I'm really bad with diets. Really. Bad. Like... I can't recall a diet that I've ever been successful with. Not because my memory is poor but because, literally, I don't think I've had a diet last more than a week. Wait, I take that back... there was one semi-diet that worked but... if I'm honest with myself it wasn't really a diet. I gave up soda for a year and was successful... but I think most people would agree in that it wasn't a diet.
So... here I am, 10 lbs away from losing all the baby weight and at the start of a new diet. A diet that I've already failed at. Siiiiiiiiiiiiiiiiiiiiiiiigggggggggggggggggggggggggggggggggggghhhhhhhhhhhhhhhhhh.
I found a diet that I thought I could do and started it on Monday. Well, I planned to start it on Monday. However, when I woke up Monday morning I didn't have the stuff to start the diet and had to get to the store but I wasn't able to get to the store until later in the afternoon and let's face it... if you can't do a diet in the morning there's no point in doing it later that day.
So Tuesday, new start, yes? No? Well, kind of. Fruit is not on the diet. It's a low carb/low fat/ high protein diet so I can eat greek yogurt, egg whites, black beans, pinto beans, lentils and vegetables (minus potatoes). So no bread, sweets or fruit. No fruit? INSANITY! So, I figured that I would "cheat" and have a pear. I told myself it wasn't really cheating since it's fruit and fruits natural and good for you. Then I looked up carb content of pears. Boo. BOOOOO. Booooooooooooooo....
Now Wednesday rolls around and I'm determined to be good. And I was pretty good... until I ate a piece of by bread. Why did I eat bread? I'm weak and I hate myself for it but it was tempting me on top of the fridge. It called to me saying "Victoria! Eat me! Roll me up into little balls and eat me under the guise of feeding it to your child but for every one you give him you eat 10." See what diets do to me? They make food talk to me.
Thursday started and I really wasn't even pretending at this point to want to diet but I stepped on the scale and thought, "I can do this!" And for 10 minutes I really thought I could and then my children both woke up with fevers of 101 and I laughed while I ate my cereal and eyed Sawyer's starbursts.
Friday Sawyer and Beckham both still have fevers and are short on their tempers and I feel a tickle in the back of my throat as I feel the cold spreading it's cold tentacles to me. Diet? No, I've moved on from Sawyer's starburts to his popsicles in the freezer.

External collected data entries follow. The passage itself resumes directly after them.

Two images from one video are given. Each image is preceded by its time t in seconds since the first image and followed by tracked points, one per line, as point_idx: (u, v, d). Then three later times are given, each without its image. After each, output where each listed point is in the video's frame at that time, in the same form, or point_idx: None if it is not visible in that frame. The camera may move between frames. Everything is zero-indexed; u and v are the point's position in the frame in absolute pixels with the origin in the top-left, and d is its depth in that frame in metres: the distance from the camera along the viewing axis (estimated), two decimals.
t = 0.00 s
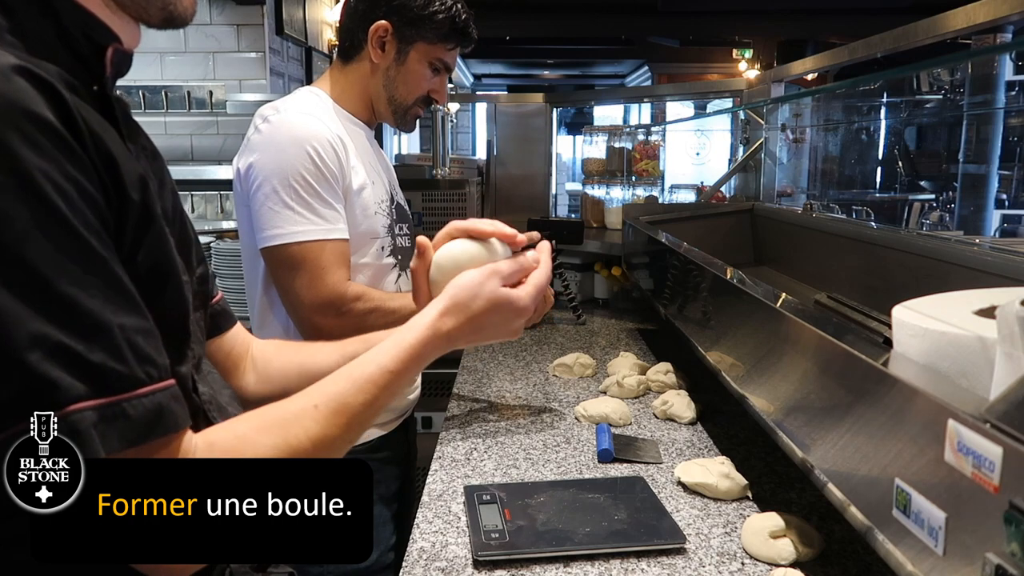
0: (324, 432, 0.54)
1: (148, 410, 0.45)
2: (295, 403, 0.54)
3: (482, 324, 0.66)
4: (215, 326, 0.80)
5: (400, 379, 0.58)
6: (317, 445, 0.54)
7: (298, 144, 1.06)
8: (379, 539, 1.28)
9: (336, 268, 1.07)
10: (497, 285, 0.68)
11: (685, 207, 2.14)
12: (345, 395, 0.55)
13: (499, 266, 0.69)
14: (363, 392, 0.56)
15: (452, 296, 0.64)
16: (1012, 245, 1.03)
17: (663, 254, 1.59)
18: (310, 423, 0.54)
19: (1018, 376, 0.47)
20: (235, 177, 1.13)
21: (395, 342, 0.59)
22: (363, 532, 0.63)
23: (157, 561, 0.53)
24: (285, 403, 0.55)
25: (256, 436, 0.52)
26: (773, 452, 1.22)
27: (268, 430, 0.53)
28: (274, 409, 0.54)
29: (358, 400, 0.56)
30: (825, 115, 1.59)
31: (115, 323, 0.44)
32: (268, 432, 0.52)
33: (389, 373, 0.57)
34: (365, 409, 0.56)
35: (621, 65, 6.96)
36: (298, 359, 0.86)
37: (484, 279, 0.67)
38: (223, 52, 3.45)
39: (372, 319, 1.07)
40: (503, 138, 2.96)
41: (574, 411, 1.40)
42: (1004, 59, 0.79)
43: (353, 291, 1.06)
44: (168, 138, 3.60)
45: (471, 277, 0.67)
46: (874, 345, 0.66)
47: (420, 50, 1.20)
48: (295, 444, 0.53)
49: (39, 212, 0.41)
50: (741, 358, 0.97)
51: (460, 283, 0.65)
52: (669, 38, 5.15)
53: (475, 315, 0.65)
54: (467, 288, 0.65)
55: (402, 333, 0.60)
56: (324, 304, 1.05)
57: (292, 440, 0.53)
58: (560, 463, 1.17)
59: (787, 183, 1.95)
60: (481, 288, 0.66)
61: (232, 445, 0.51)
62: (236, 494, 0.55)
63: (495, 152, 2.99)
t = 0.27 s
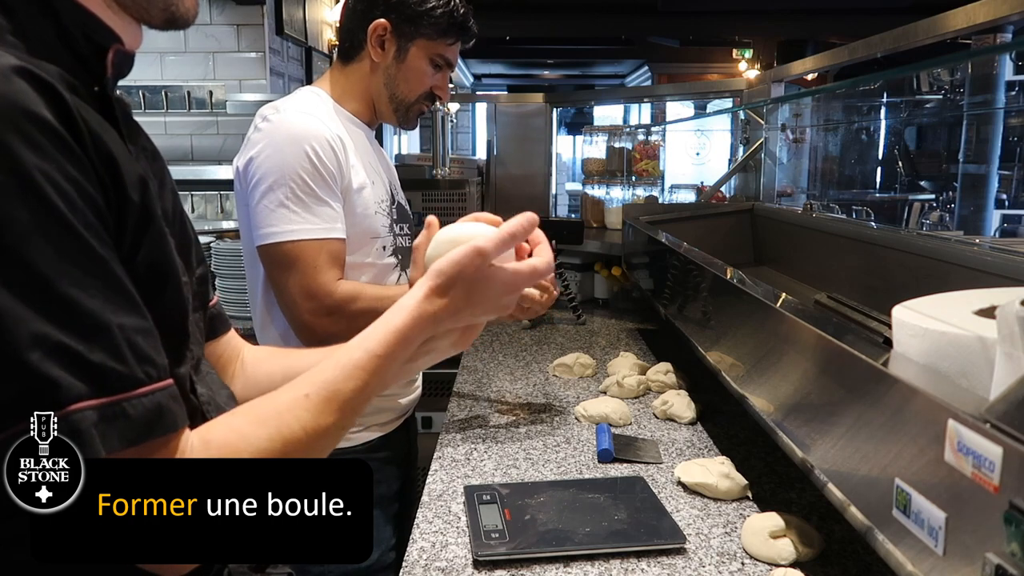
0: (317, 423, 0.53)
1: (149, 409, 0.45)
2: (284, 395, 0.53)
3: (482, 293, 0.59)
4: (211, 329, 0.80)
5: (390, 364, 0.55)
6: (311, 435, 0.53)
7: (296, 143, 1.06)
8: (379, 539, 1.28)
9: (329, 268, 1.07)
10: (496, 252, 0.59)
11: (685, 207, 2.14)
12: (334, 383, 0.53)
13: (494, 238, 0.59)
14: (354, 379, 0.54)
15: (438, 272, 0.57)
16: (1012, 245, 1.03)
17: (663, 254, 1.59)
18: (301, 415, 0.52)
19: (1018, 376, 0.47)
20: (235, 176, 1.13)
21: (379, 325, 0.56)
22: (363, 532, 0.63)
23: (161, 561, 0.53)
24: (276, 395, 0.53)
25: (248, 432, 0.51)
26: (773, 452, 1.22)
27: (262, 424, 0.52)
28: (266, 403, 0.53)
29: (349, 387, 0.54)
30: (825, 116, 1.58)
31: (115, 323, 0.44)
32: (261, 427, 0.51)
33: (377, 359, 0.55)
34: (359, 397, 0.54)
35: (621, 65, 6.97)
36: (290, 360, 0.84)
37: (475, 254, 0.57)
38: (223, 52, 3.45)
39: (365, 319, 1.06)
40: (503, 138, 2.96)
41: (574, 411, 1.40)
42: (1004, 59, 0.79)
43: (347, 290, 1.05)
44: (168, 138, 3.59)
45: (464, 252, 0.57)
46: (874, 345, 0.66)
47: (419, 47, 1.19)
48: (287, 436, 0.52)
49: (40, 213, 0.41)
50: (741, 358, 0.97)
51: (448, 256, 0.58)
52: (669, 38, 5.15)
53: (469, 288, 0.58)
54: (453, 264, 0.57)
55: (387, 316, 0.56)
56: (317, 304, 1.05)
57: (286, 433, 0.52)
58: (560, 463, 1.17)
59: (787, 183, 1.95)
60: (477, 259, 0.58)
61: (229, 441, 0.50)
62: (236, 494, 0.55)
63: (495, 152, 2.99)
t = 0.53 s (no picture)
0: (282, 423, 0.51)
1: (120, 422, 0.44)
2: (248, 396, 0.51)
3: (454, 283, 0.54)
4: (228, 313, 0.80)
5: (356, 357, 0.53)
6: (273, 436, 0.51)
7: (296, 145, 1.06)
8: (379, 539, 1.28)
9: (332, 268, 1.06)
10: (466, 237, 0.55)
11: (685, 207, 2.14)
12: (299, 381, 0.51)
13: (465, 220, 0.55)
14: (318, 375, 0.52)
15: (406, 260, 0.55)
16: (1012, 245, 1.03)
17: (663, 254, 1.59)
18: (263, 416, 0.51)
19: (1018, 376, 0.47)
20: (236, 177, 1.13)
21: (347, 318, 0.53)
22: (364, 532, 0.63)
23: (161, 561, 0.52)
24: (241, 398, 0.52)
25: (214, 437, 0.49)
26: (774, 452, 1.22)
27: (224, 429, 0.50)
28: (231, 406, 0.51)
29: (313, 382, 0.52)
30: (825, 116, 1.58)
31: (94, 331, 0.43)
32: (225, 431, 0.50)
33: (342, 354, 0.52)
34: (326, 392, 0.52)
35: (621, 65, 6.96)
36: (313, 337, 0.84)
37: (441, 236, 0.53)
38: (223, 52, 3.45)
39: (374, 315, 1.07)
40: (503, 138, 2.96)
41: (574, 411, 1.40)
42: (1004, 59, 0.79)
43: (350, 290, 1.05)
44: (168, 138, 3.59)
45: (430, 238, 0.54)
46: (875, 345, 0.66)
47: (418, 45, 1.19)
48: (251, 439, 0.50)
49: (28, 215, 0.41)
50: (741, 358, 0.97)
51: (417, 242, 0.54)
52: (670, 38, 5.15)
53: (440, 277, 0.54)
54: (418, 248, 0.54)
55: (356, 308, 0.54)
56: (319, 303, 1.05)
57: (249, 436, 0.50)
58: (560, 463, 1.17)
59: (787, 183, 1.95)
60: (444, 245, 0.53)
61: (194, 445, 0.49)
62: (236, 494, 0.55)
63: (495, 152, 2.99)
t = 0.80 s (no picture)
0: (260, 404, 0.49)
1: (104, 413, 0.43)
2: (224, 379, 0.49)
3: (424, 232, 0.49)
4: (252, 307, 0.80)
5: (335, 321, 0.50)
6: (259, 418, 0.48)
7: (298, 144, 1.05)
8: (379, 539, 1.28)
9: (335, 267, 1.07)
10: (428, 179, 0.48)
11: (685, 207, 2.14)
12: (276, 357, 0.49)
13: (418, 158, 0.47)
14: (294, 347, 0.49)
15: (370, 212, 0.49)
16: (1012, 245, 1.03)
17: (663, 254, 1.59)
18: (238, 401, 0.48)
19: (1018, 376, 0.47)
20: (238, 177, 1.13)
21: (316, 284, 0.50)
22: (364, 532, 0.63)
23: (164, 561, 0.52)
24: (216, 381, 0.49)
25: (190, 429, 0.48)
26: (773, 452, 1.22)
27: (201, 416, 0.48)
28: (204, 393, 0.49)
29: (289, 357, 0.49)
30: (825, 116, 1.58)
31: (72, 323, 0.42)
32: (199, 420, 0.48)
33: (316, 323, 0.49)
34: (305, 365, 0.50)
35: (621, 65, 6.96)
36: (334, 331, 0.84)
37: (400, 181, 0.47)
38: (223, 52, 3.45)
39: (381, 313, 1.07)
40: (502, 138, 2.96)
41: (574, 411, 1.40)
42: (1004, 59, 0.79)
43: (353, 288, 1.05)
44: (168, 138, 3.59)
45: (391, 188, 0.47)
46: (874, 345, 0.66)
47: (417, 43, 1.18)
48: (233, 424, 0.48)
49: None
50: (741, 358, 0.97)
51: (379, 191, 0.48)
52: (670, 38, 5.15)
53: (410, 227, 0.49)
54: (381, 200, 0.48)
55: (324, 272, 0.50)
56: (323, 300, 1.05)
57: (228, 424, 0.48)
58: (560, 463, 1.17)
59: (787, 183, 1.95)
60: (408, 193, 0.48)
61: (173, 440, 0.47)
62: (236, 494, 0.55)
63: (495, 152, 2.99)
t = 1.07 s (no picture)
0: (257, 414, 0.49)
1: (97, 423, 0.43)
2: (222, 389, 0.49)
3: (435, 243, 0.51)
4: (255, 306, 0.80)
5: (340, 337, 0.50)
6: (255, 429, 0.49)
7: (300, 144, 1.05)
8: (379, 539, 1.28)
9: (336, 265, 1.06)
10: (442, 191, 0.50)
11: (685, 207, 2.15)
12: (278, 371, 0.49)
13: (439, 173, 0.50)
14: (295, 362, 0.49)
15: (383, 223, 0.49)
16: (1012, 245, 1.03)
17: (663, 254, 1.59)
18: (236, 408, 0.48)
19: (1019, 376, 0.47)
20: (240, 178, 1.13)
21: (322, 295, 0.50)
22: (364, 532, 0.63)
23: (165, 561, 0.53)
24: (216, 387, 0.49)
25: (186, 435, 0.48)
26: (773, 452, 1.22)
27: (199, 426, 0.48)
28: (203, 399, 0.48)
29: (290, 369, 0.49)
30: (825, 116, 1.58)
31: (69, 329, 0.42)
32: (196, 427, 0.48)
33: (320, 336, 0.49)
34: (306, 378, 0.50)
35: (621, 65, 6.97)
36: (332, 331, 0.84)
37: (419, 194, 0.48)
38: (223, 52, 3.45)
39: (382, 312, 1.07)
40: (503, 138, 2.96)
41: (574, 411, 1.40)
42: (1004, 59, 0.79)
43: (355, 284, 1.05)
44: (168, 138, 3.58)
45: (405, 195, 0.48)
46: (874, 345, 0.66)
47: (398, 27, 1.18)
48: (230, 435, 0.48)
49: None
50: (741, 358, 0.97)
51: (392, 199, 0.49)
52: (670, 38, 5.15)
53: (420, 237, 0.50)
54: (398, 212, 0.48)
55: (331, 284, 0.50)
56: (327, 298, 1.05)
57: (224, 431, 0.48)
58: (560, 463, 1.17)
59: (787, 183, 1.95)
60: (422, 204, 0.49)
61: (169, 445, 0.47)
62: (236, 494, 0.55)
63: (495, 152, 2.99)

Saturday, not only have I depleted all of Sawyer's potty treats but the kids are still sick and Beckham is now coughing like a 72 year old man. So do you want to know what I did? I pushed all of my diet food to the back of the cabinets/fridge/freezer and replaced them with starbursts, popsicles, ice cream, pop, frito chips, bean dip and chocolate graham crackers. Diet fail.
So here I am, Sunday, my kids fevers are gone, I'm feeling semi-better and most of my Saturday binge treats are gone and with a new resolve to do this diet starting tomorrow.
I should be able to do this. I know if I did it for a solid 4 weeks I would be good. So we will see. But if I never post again... know that I failed.